The door opened, and Walters’ tone became businesslike. “You brought everything you need?”

“Yes, sir,” a man’s voice said.

“Good. I need two liters. See that you don’t contaminate it.”

“Sir, one unit – half a liter – is the usual donation. He probably only has five or six liters in him.”

“I said two liters.” Walters didn’t wait for confirmation. “Jaeger, stay in here with the doctor. I’m going to walk my niece out.”

I heard Jaeger enter, but Raven wasn’t finished. “You can’t make me go back, Seth.”

“Can’t I?” he sneered. “I know about your mongrel boyfriend. I could have taken him twice, but I was hoping you’d come to your senses before I had to.” He paused to let that sink in, and I thought I heard a tiny intake of breath from Raven. He continued with even more menace. “If you go back there with him, they’ll let you in to save his life. And be very clear, Raven. If you get into that school and do exactly as I tell you, you will be saving his life.”
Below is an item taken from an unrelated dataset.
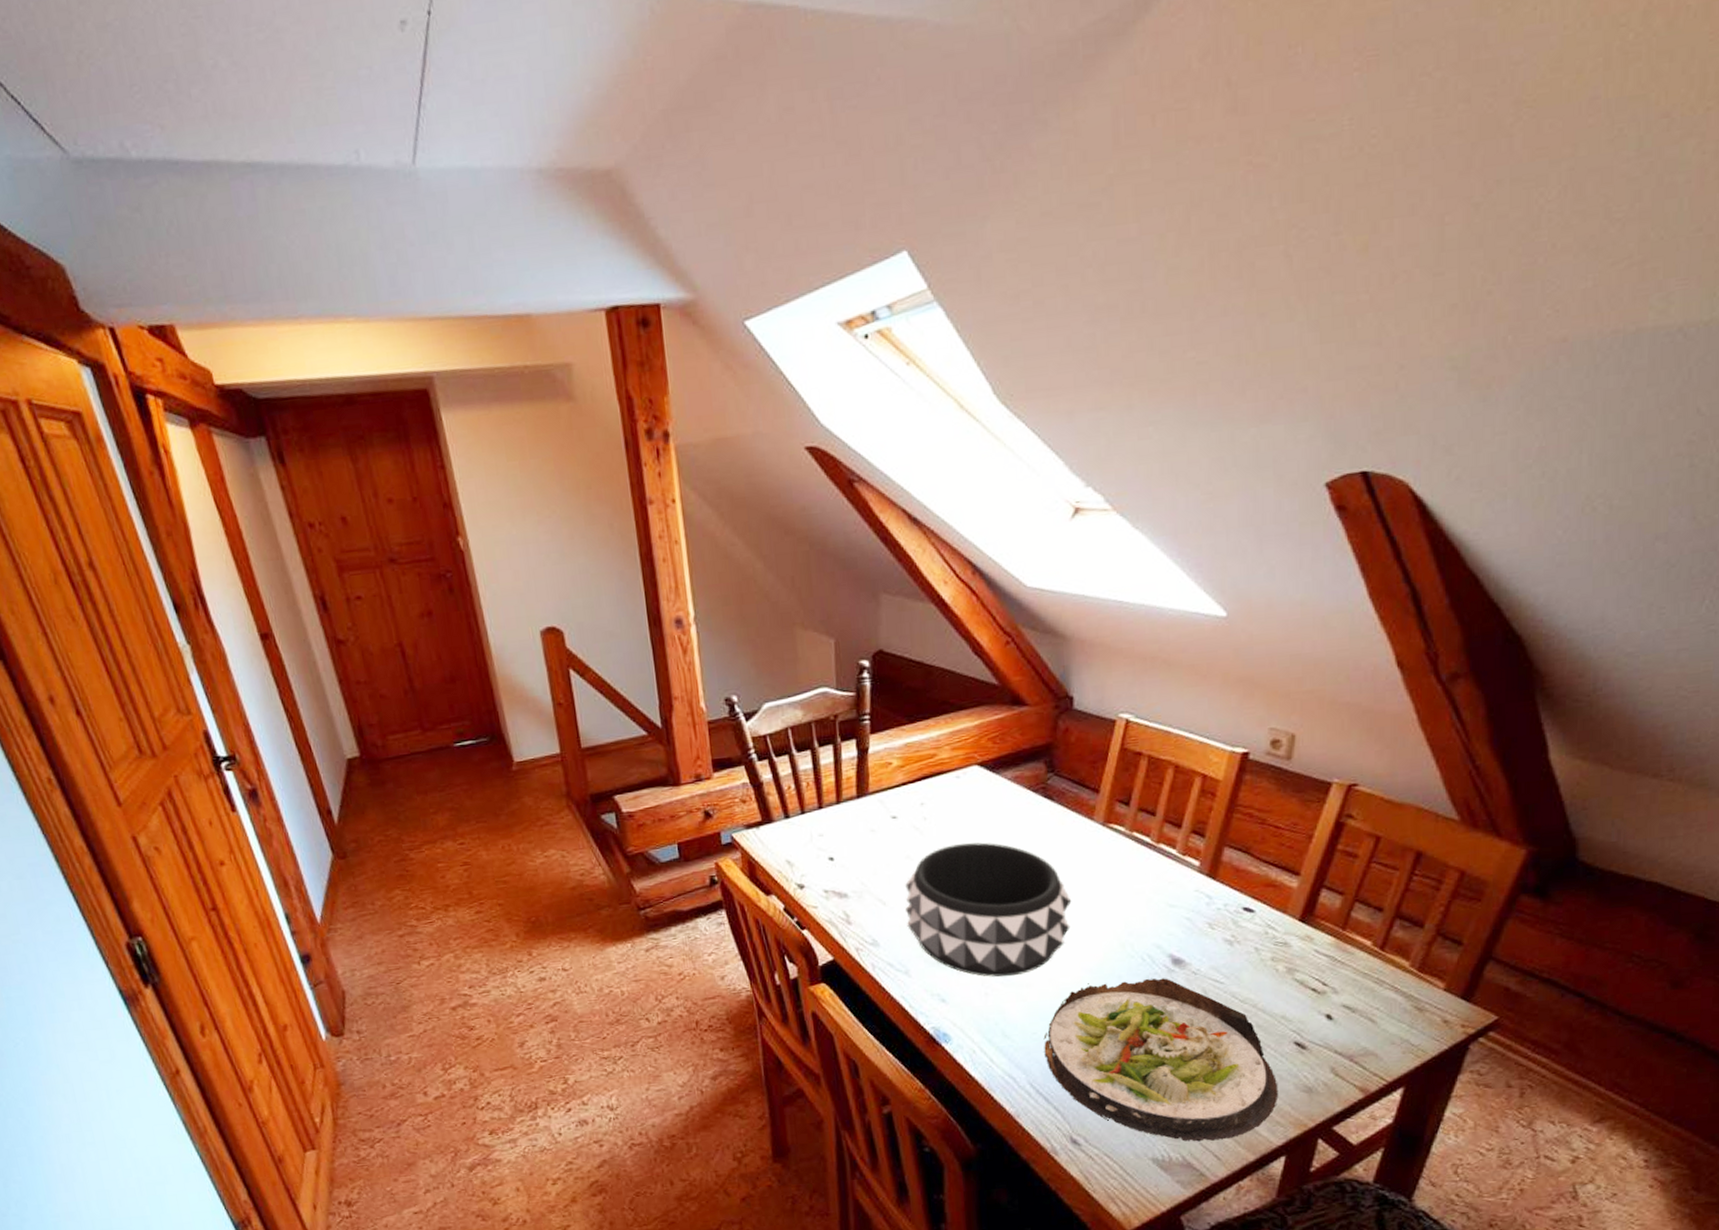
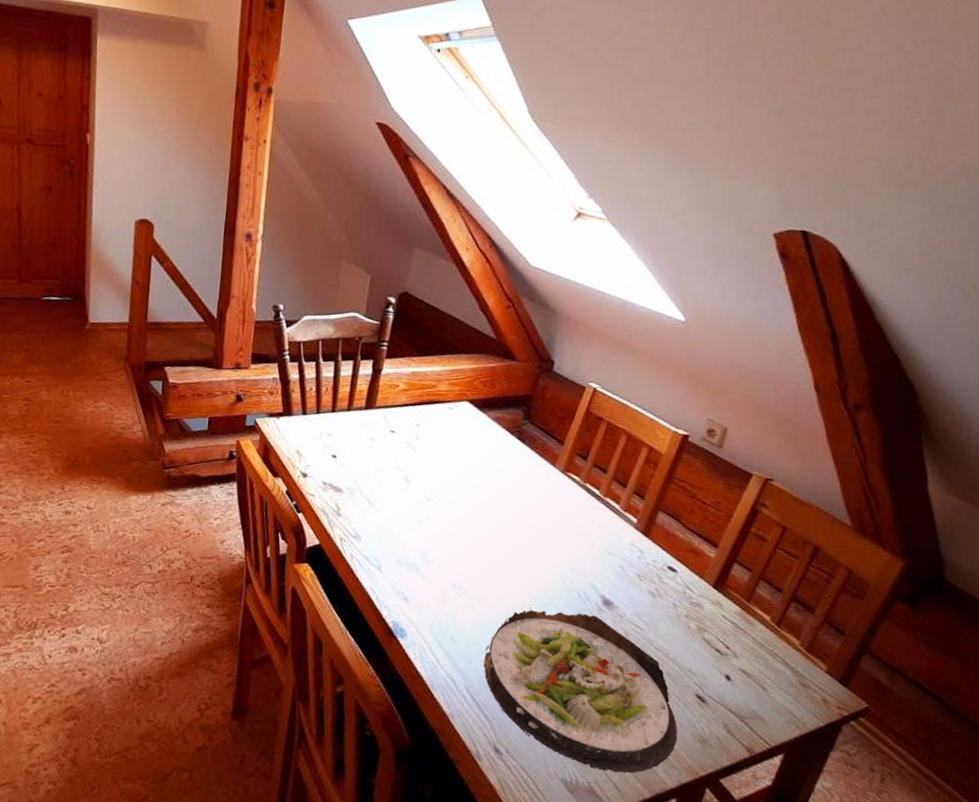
decorative bowl: present [905,842,1072,977] -> none [387,464,528,589]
He must have taken her arm, because they moved toward the door. She was so angry her voice choked back tears. “Mother won’t let you do this!” she snarled at him.

Walters’ voice was saccharine. “My sister-in-law brought this on herself when she left St. Brigid’s, and in fact, she’ll do exactly as I say. You all will.” His voice cut off when he kicked the door shut behind him, but not before I heard him mutter, “One way or another.”

A band tightened around my upper arm, and I felt the doctor tap inside my elbow. “Two pints is too much,” the doctor said to Jaeger.

“Do what the boss said,” he answered in a bored voice.

The needle went in, and I wondered idly if Walters would actually test my blood before he used it.